Among these entries, how many lines contain "commentaires"? Say the number and nothing else.
*** TASK DATA
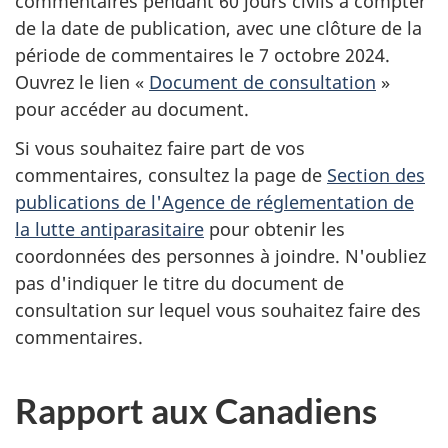
commentaires pendant 60 jours civils à compter
de la date de publication, avec une clôture de la
période de commentaires le 7 octobre 2024.
Ouvrez le lien «
Document de consultation
»
pour accéder au document.
Si vous souhaitez faire part de vos
commentaires, consultez la page de
Section des
publications de l'Agence de réglementation de
la lutte antiparasitaire
pour obtenir les
coordonnées des personnes à joindre. N'oubliez
pas d'indiquer le titre du document de
consultation sur lequel vous souhaitez faire des
commentaires.
Rapport aux Canadiens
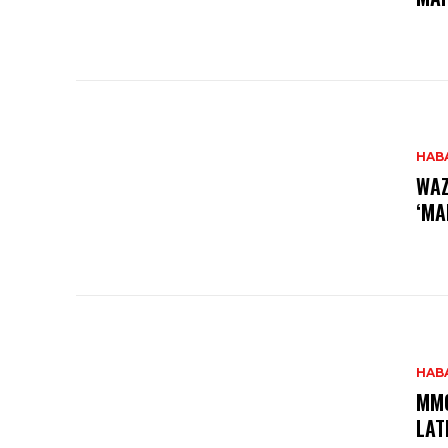
HAB
WAZ
‘MA
HAB
MMO
LAT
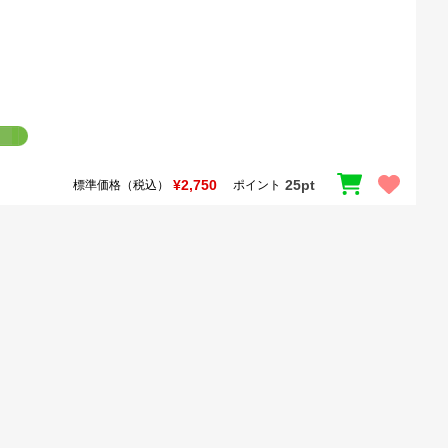
¥2,750
25pt
標準価格（税込）
ポイント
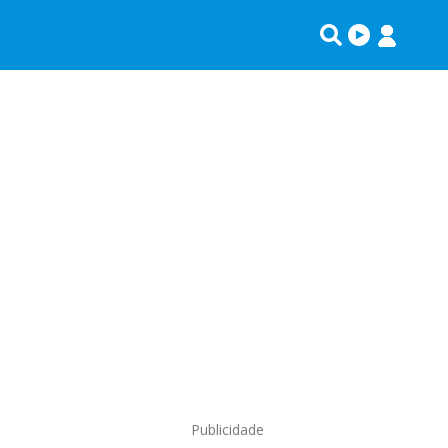
Publicidade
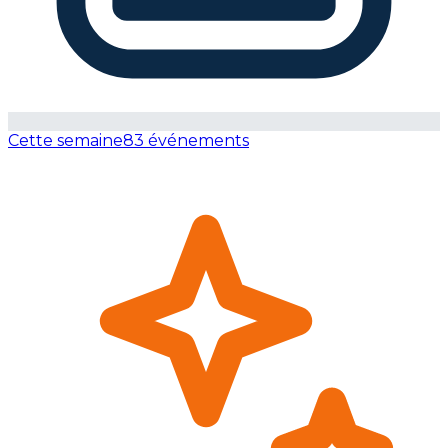
Cette semaine
83 événements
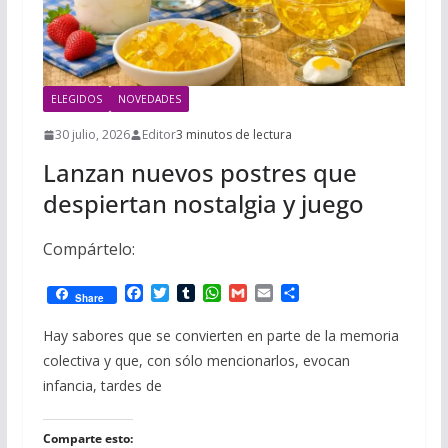
ELEGIDOS
NOVEDADES
30 julio, 2026
Editor
3 minutos de lectura
Lanzan nuevos postres que
despiertan nostalgia y juego
Compártelo:
F
T
T
W
G
E
C
Share
a
w
u
h
m
m
o
c
i
m
a
a
a
m
Hay sabores que se convierten en parte de la memoria
e
t
b
t
i
i
p
colectiva y que, con sólo mencionarlos, evocan
b
t
l
s
l
l
a
o
e
r
A
r
infancia, tardes de
o
r
p
t
k
p
i
r
Comparte esto:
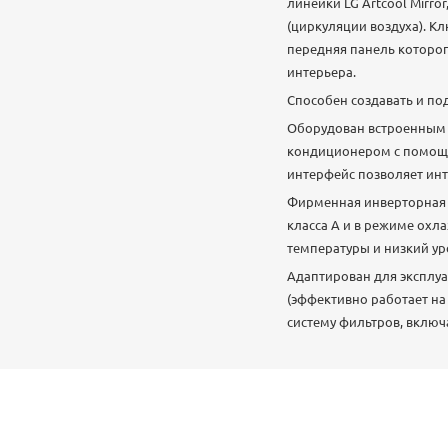
линейки LG Artcool Mirro
(циркуляции воздуха). К
передняя панель которог
интерьера.
Способен создавать и п
Оборудован встроенным 
кондиционером с помощью
интерфейс позволяет инт
Фирменная инверторная т
класса А и в режиме охл
температуры и низкий ур
Адаптирован для эксплуа
(эффективно работает на
систему фильтров, включ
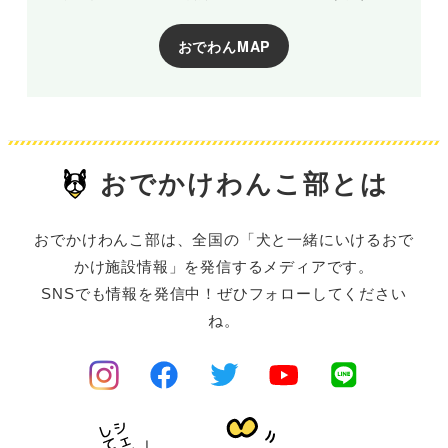
おでわんMAP
おでかけわんこ部とは
おでかけわんこ部は、全国の「犬と一緒にいけるおで
かけ施設情報」を発信するメディアです。
SNSでも情報を発信中！ぜひフォローしてください
ね。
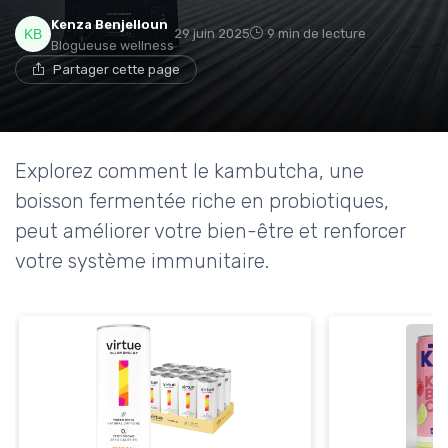
Kenza Benjelloun
29 juin 2025
9 min de lecture
Blogueuse wellness
Partager cette page
Explorez comment le kambutcha, une
boisson fermentée riche en probiotiques,
peut améliorer votre bien-être et renforcer
votre système immunitaire.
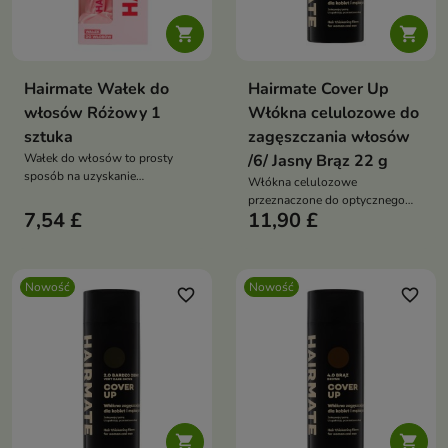


Hairmate Wałek do
Hairmate Cover Up
włosów Różowy 1
Włókna celulozowe do
sztuka
zagęszczania włosów
Wałek do włosów to prosty
/6/ Jasny Brąz 22 g
sposób na uzyskanie
Włókna celulozowe
efektownych loków i miękkich
przeznaczone do optycznego
fal bez użycia wysokiej
7,54 £
11,90 £
zagęszczania włosów oraz
temperatury.
maskowania miejsc, w których
widoczna jest skóra głowy.
Nowość
Nowość
favorite_border
favorite_border


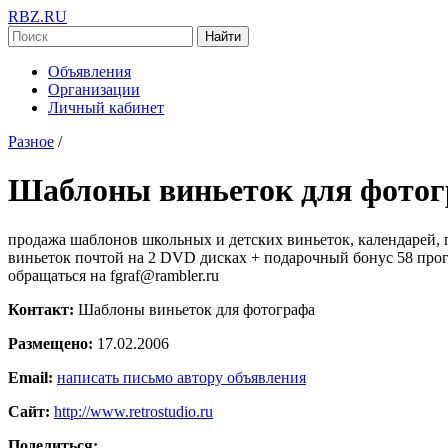
RBZ.RU
Найти
Объявления
Организации
Личный кабинет
Разное
/
Шаблоны виньеток для фото
продажа шаблонов школьных и детских виньеток, календарей, 
виньеток почтой на 2 DVD дисках + подарочный бонус 58 програ
обращаться на fgraf@rambler.ru
Контакт:
Шаблоны виньеток для фотографа
Размещено:
17.02.2006
Email:
написать письмо автору объявления
Сайт:
http://www.retrostudio.ru
Поделиться:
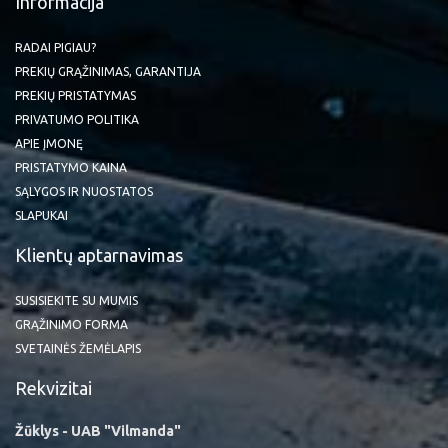
Informacija
RADAI PIGIAU?
PREKIŲ GRĄŽINIMAS, GARANTIJA
PREKIŲ PRISTATYMAS
PRIVATUMO POLITIKA
APIE ĮMONĘ
PRISTATYMO KAINA
SĄLYGOS IR NUOSTATOS
SLAPUKAI
Klientų aptarnavimas
SUSISIEKITE SU MUMIS
GRĄŽINIMO FORMA
SVETAINĖS ŽEMĖLAPIS
Rekvizitai
Žūklys - UAB "Vilmanda"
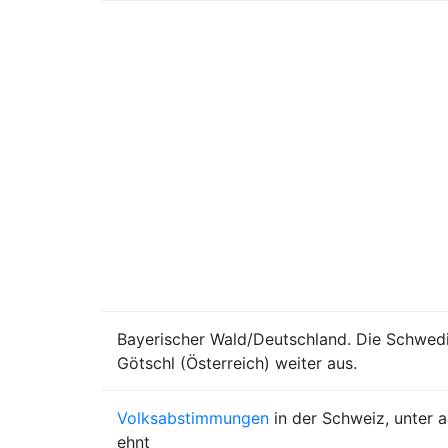
Bayerischer Wald/Deutschland. Die Schwedi
Götschl (Österreich) weiter aus.
Volksabstimmungen
in der Schweiz, unter 
ehnt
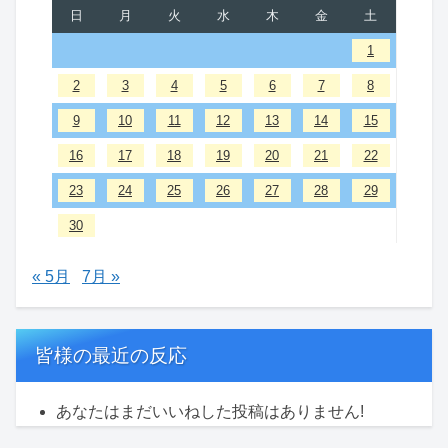
日
月
火
水
木
金
土
1
2
3
4
5
6
7
8
9
10
11
12
13
14
15
16
17
18
19
20
21
22
23
24
25
26
27
28
29
30
« 5月
7月 »
皆様の最近の反応
あなたはまだいいねした投稿はありません!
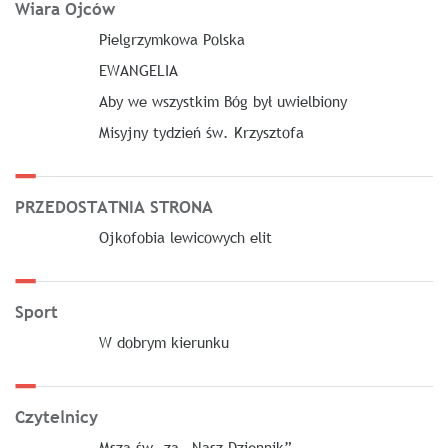
Wiara Ojców
Pielgrzymkowa Polska
EWANGELIA
Aby we wszystkim Bóg był uwielbiony
Misyjny tydzień św. Krzysztofa
PRZEDOSTATNIA STRONA
Ojkofobia lewicowych elit
Sport
W dobrym kierunku
Czytelnicy
Msza św. za „Nasz Dziennik”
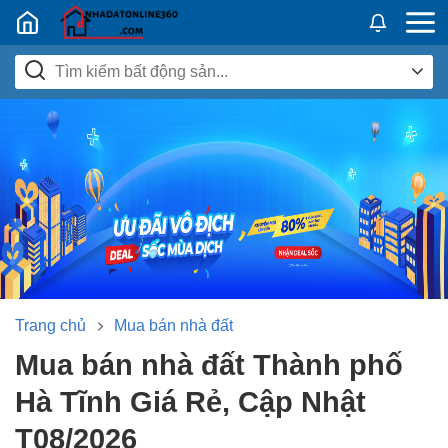
Nhadatban24h.vn
Trang chủ
Mua bán nhà đất
Mua bán nhà đất Thành phố
Hà Tĩnh Giá Rẻ, Cập Nhật
T08/2026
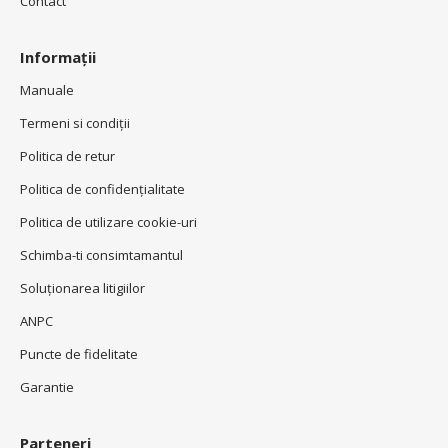
Contact
Informații
Manuale
Termeni si condiţii
Politica de retur
Politica de confidenţialitate
Politica de utilizare cookie-uri
Schimba-ti consimtamantul
Soluționarea litigiilor
ANPC
Puncte de fidelitate
Garantie
Parteneri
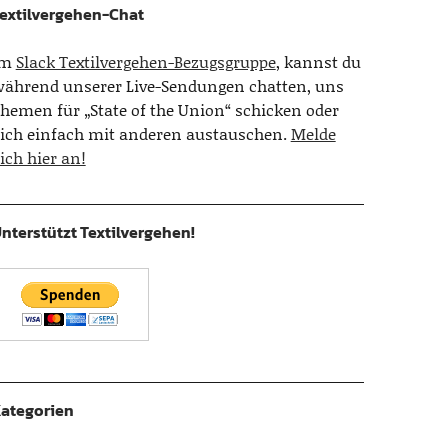
extilvergehen-Chat
Im
Slack Textilvergehen-Bezugsgruppe
, kannst du
ährend unserer Live-Sendungen chatten, uns
hemen für „State of the Union“ schicken oder
ich einfach mit anderen austauschen.
Melde
ich hier an!
nterstützt Textilvergehen!
ategorien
******
OUTPUT
4